Asynchronous Pytorch Distributed Checkpoint save with optimized FileSystemWriter
State dict saver for PyT Distributed format allowing asynchronous save.
- nvidia_resiliency_ext.checkpointing.async_ckpt.state_dict_saver.save_state_dict_async_finalize(storage_writer, global_metadata, dist_wrapper)[source]
Finalization of save_state_dict_async_plan.
The input arguments are the same as the save_state_dict_async_plan output, the write_results are retrieved from the storage_writer.
- Parameters:
storage_writer (FileSystemWriterAsync) – storage writer used for planning
global_metadata (Metadata) – metadata created during planning
dist_wrapper (_DistWrapper) – distributed wrapper created during planning
- Return type:
None
Returns: None
- nvidia_resiliency_ext.checkpointing.async_ckpt.state_dict_saver.save_state_dict_async_plan(state_dict, storage_writer, process_group=None, coordinator_rank=0, planner=None, cached_ckpt_structure=None, loaded_all_plans=None)[source]
First stage of asynchronously saving a state dict to storage.
This is an async adaptation of torch.distributed.checkpoint.state_dict_saver. To support async save, the process is split into three stages:
Planning
Actual saving (must be asynchronous)
Finalization
The planning step is handled by this function and follows several steps as described in the [PyTorch documentation](https://pytorch.org/docs/stable/distributed.checkpoint.html#torch.distributed.checkpoint.SavePlanner).
- Parameters:
state_dict (STATE_DICT_TYPE) – The state dict to save.
storage_writer (FileSystemWriterAsync) – The storage writer. Currently, only an instance of FileSystemWriterAsync is supported.
process_group (dist.ProcessGroup, optional) – The process group used for save planning.
coordinator_rank (int, optional) – The coordinator rank for planning. Defaults to 0.

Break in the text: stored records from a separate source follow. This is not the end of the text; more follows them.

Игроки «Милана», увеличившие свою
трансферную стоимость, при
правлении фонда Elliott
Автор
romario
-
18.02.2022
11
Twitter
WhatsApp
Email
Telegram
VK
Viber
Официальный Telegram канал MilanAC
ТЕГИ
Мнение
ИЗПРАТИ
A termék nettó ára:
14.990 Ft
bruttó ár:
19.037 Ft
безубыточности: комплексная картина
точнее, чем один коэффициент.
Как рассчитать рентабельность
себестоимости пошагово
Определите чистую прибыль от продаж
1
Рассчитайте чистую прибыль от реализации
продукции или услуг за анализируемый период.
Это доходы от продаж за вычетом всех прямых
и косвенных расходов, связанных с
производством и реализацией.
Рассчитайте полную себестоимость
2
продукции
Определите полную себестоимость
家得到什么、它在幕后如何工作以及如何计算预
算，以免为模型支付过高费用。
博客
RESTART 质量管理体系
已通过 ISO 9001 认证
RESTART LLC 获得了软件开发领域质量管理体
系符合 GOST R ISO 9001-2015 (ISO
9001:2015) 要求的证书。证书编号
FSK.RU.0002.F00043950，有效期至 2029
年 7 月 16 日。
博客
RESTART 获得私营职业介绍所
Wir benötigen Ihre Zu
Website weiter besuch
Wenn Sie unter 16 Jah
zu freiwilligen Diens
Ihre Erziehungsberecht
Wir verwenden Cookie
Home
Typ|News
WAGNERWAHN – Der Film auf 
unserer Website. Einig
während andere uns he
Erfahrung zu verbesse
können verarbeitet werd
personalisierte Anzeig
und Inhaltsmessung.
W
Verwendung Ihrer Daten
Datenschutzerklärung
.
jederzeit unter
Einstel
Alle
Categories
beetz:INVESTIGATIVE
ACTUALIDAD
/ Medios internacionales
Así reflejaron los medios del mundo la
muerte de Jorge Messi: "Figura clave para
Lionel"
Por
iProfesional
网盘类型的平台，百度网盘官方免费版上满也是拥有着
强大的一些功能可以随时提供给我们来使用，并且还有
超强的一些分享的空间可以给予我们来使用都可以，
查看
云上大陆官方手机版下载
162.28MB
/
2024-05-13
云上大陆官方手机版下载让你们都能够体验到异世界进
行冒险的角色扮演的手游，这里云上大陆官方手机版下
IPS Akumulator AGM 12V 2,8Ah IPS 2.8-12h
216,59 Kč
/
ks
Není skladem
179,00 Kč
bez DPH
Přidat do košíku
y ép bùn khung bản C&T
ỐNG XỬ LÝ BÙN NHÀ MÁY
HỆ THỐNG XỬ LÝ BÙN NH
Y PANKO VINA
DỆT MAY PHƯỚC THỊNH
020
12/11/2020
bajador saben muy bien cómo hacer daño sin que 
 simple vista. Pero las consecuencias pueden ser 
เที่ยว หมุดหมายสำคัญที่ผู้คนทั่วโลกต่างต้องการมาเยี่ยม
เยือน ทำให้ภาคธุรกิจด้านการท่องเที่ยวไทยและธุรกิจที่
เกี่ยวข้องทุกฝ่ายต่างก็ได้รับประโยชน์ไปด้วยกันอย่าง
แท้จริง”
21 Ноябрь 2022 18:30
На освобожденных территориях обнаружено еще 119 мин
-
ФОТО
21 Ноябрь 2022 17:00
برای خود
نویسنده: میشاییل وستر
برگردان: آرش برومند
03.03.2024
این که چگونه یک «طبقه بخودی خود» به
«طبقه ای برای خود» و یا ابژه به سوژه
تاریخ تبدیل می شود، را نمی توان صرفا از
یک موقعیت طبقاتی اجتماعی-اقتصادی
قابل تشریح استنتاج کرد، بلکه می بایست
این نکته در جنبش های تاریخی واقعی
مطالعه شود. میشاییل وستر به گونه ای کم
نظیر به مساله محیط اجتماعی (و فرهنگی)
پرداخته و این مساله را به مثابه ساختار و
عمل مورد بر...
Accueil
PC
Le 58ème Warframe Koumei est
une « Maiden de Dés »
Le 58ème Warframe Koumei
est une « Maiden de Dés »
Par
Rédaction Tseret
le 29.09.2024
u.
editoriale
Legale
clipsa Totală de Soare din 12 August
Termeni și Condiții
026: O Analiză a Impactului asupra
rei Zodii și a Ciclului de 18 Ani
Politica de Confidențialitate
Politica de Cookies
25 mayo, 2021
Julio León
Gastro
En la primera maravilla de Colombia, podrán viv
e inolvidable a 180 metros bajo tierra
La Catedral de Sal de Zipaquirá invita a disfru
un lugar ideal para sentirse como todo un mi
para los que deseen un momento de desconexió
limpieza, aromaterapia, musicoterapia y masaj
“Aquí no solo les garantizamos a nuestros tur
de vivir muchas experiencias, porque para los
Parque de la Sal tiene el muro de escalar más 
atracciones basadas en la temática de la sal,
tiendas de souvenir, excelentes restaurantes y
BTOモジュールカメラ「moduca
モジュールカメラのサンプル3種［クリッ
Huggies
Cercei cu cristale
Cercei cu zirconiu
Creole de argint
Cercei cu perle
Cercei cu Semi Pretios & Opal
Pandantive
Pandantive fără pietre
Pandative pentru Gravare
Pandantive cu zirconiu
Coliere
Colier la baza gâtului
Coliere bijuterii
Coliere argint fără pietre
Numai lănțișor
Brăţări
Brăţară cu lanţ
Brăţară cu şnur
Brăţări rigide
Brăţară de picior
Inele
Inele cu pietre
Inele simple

planner (SavePlanner, optional) – The save planner for the torch.distributed.checkpoint format.
cached_ckpt_structure (Tuple[SavePlan, SavePlan, bool], optional) – A tuple containing: - cached_central_plan (SavePlan): A globally coordinated save plan cached in the previous iteration. - cached_local_plan (SavePlan): A local plan cached in the previous iteration. - validated_cache_reuse (bool): Whether global metadata and the planning dict are consistent over iterations.
- Returns:
The storage writer (same as input).
Metadata from planning (or None if cached global metadata is reused).
The distributed wrapper used for planning.
- Return type:
Tuple
The return value of this function should be passed as input to save_state_dict_async_finalize, along with cached_plan, to skip reduce_scatter during planning.
- nvidia_resiliency_ext.checkpointing.async_ckpt.state_dict_saver.verify_global_md_reuse(loaded_all_plans, local_plan, rank, dist_wrapper)[source]
- Verifies that global metadata reuse is possible by checking the loaded plans from the
checkpoint are consistent, which means we have the same settings when resuming training.
- Parameters:
- Return type:
Returns: True iff the global metadata reuse is possible.